Large language models generate text through probabilistic sampling from high-dimensional distributions, yet how this process reshapes the structural statistical organization of language remains incompletely characterized. Here we show that lossless compression provides a simple, model-agnostic measure of statistical regularity that differentiates generative regimes directly from surface text. We analyze compression behavior across three progressively more complex information ecosystems: controlled human-LLM continuations, generative mediation of a knowledge infrastructure (Wikipedia vs. Grokipedia), and fully synthetic social interaction environments (Moltbook vs. Reddit). Across settings, compression reveals a persistent structural signature of probabilistic generation. In controlled and mediated contexts, LLM-produced language exhibits higher structural regularity and compressibility than human-written text, consistent with a concentration of output within highly recurrent statistical patterns. However, this signature shows scale dependence: in fragmented interaction environments the separation attenuates, suggesting a fundamental limit to surface-level distinguishability at small scales. This compressibility-based separation emerges consistently across models, tasks, and domains and can be observed directly from surface text without relying on model internals or semantic evaluation. Overall, our findings introduce a simple and robust framework for quantifying how generative systems reshape textual production, offering a structural perspective on the evolving complexity of communication.
Paper Structure (12 sections, 6 equations, 5 figures)

This paper contains 12 sections, 6 equations, 5 figures.

Figures (5)

  • Figure 1: (A) Relationship between vocabulary entropy and compression ratio for texts generated from word distributions with fixed entropy. The colored points show the average values for Humans and LLMs. The bars indicate one standard deviation from the mean. The inset displays the density distribution of document length (number of words) for human-written and LLM-generated texts. (B) Compression ratios distribution for human-written texts, LLM-generated texts, and randomly generated texts. Higher compression ratios correspond to lower compressibility. Each group contains $1000$ documents. (C) Average compression ratio of human-written and LLM-generated texts according to the number of sentences in the text. The shaded area shows the interquartile range of the distribution of compressions. For LLM-generated text, as the length increases, compressibility also increases, unlike human text.

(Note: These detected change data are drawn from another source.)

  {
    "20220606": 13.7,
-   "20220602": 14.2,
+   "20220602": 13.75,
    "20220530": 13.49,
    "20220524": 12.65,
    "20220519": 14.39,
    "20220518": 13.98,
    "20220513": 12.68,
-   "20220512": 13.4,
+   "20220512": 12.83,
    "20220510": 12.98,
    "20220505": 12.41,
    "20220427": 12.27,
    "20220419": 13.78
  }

  • Figure 2: Distribution of structural and compression-based features across human-written and LLM-generated texts in the Human–AI Parallel Corpus.

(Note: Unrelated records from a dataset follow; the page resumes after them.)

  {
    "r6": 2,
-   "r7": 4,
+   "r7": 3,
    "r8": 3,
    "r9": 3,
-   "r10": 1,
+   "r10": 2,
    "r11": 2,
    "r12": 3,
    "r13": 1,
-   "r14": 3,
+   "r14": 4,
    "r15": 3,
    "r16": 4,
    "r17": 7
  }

  • Figure 3: Global feature importance based on mean absolute Shapley values for the Gradient Boosting Classifier. Bars indicate the average magnitude of each feature's contribution to the predicted probability of the Human class across the test set.
  • Figure 4: (A) Average compression ratio of Wikipedia and Grokipedia page texts as a function of the number of sentences in the text. The shaded area represents the interquartile range of the compression ratio distribution. (B) Distribution of Conditional Compression Ratio, Normalized Word-Level Entropy, Mean Repetition Distance, and Repetition Distance Variability across texts from Wikipedia and Grokipedia pages.
  • Figure 5: (A) Average compression ratio of Moltbook and Reddit comments as a function of the number of sentences in the text. The shaded area represents the interquartile range of the compression ratio distribution. (B) Distribution of Normalized Compression Distance, Prefix Ratio Trend, Unique Word ratio, and Conditional Compression ratio across Moltbook and Reddit posts.